Prompt: Take the records below and print them verbatim up to and including the line that carries "横濱マラソン2025開催に伴い交".

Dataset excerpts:

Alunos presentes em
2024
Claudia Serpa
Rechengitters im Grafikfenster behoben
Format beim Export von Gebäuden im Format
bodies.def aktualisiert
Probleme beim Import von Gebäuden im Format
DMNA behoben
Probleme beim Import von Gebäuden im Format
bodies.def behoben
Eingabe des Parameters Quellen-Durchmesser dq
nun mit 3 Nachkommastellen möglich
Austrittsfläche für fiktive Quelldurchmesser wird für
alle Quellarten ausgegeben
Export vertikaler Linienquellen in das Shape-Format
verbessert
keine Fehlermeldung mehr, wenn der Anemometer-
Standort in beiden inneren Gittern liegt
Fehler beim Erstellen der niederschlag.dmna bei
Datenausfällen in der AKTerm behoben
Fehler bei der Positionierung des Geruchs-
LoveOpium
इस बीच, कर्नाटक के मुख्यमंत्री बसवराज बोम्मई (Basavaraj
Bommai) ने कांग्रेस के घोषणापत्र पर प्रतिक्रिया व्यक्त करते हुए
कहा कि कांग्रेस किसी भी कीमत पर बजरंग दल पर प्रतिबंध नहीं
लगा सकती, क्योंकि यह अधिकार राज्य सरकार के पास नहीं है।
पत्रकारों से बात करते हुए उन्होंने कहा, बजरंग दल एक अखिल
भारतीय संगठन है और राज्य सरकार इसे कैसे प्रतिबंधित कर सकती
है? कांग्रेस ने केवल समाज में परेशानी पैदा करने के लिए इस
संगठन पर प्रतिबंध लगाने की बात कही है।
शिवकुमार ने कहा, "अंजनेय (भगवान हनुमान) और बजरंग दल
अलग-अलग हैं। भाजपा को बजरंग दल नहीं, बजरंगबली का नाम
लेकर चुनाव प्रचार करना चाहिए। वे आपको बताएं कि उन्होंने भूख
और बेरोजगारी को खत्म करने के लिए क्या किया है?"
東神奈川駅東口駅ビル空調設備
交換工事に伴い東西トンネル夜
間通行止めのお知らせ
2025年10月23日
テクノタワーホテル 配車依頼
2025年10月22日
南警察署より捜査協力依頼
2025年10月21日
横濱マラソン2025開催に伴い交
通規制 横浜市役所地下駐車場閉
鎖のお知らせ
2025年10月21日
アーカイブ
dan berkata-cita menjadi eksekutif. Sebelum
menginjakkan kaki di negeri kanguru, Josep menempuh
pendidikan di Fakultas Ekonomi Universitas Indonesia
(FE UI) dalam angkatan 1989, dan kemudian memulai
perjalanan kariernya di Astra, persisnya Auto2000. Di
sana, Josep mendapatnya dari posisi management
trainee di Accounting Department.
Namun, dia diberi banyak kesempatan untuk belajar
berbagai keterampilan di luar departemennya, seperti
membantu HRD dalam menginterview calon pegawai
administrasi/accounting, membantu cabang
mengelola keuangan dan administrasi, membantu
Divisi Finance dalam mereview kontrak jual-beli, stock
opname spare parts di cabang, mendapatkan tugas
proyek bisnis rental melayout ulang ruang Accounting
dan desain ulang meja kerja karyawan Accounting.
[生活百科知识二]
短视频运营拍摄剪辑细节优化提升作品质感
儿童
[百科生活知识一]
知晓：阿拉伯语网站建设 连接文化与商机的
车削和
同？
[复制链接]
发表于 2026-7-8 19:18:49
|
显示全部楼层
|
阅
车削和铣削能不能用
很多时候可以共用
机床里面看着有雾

Answer for the task:
Alunos presentes em
2024
Claudia Serpa
Rechengitters im Grafikfenster behoben
Format beim Export von Gebäuden im Format
bodies.def aktualisiert
Probleme beim Import von Gebäuden im Format
DMNA behoben
Probleme beim Import von Gebäuden im Format
bodies.def behoben
Eingabe des Parameters Quellen-Durchmesser dq
nun mit 3 Nachkommastellen möglich
Austrittsfläche für fiktive Quelldurchmesser wird für
alle Quellarten ausgegeben
Export vertikaler Linienquellen in das Shape-Format
verbessert
keine Fehlermeldung mehr, wenn der Anemometer-
Standort in beiden inneren Gittern liegt
Fehler beim Erstellen der niederschlag.dmna bei
Datenausfällen in der AKTerm behoben
Fehler bei der Positionierung des Geruchs-
LoveOpium
इस बीच, कर्नाटक के मुख्यमंत्री बसवराज बोम्मई (Basavaraj
Bommai) ने कांग्रेस के घोषणापत्र पर प्रतिक्रिया व्यक्त करते हुए
कहा कि कांग्रेस किसी भी कीमत पर बजरंग दल पर प्रतिबंध नहीं
लगा सकती, क्योंकि यह अधिकार राज्य सरकार के पास नहीं है।
पत्रकारों से बात करते हुए उन्होंने कहा, बजरंग दल एक अखिल
भारतीय संगठन है और राज्य सरकार इसे कैसे प्रतिबंधित कर सकती
है? कांग्रेस ने केवल समाज में परेशानी पैदा करने के लिए इस
संगठन पर प्रतिबंध लगाने की बात कही है।
शिवकुमार ने कहा, "अंजनेय (भगवान हनुमान) और बजरंग दल
अलग-अलग हैं। भाजपा को बजरंग दल नहीं, बजरंगबली का नाम
लेकर चुनाव प्रचार करना चाहिए। वे आपको बताएं कि उन्होंने भूख
और बेरोजगारी को खत्म करने के लिए क्या किया है?"
東神奈川駅東口駅ビル空調設備
交換工事に伴い東西トンネル夜
間通行止めのお知らせ
2025年10月23日
テクノタワーホテル 配車依頼
2025年10月22日
南警察署より捜査協力依頼
2025年10月21日
横濱マラソン2025開催に伴い交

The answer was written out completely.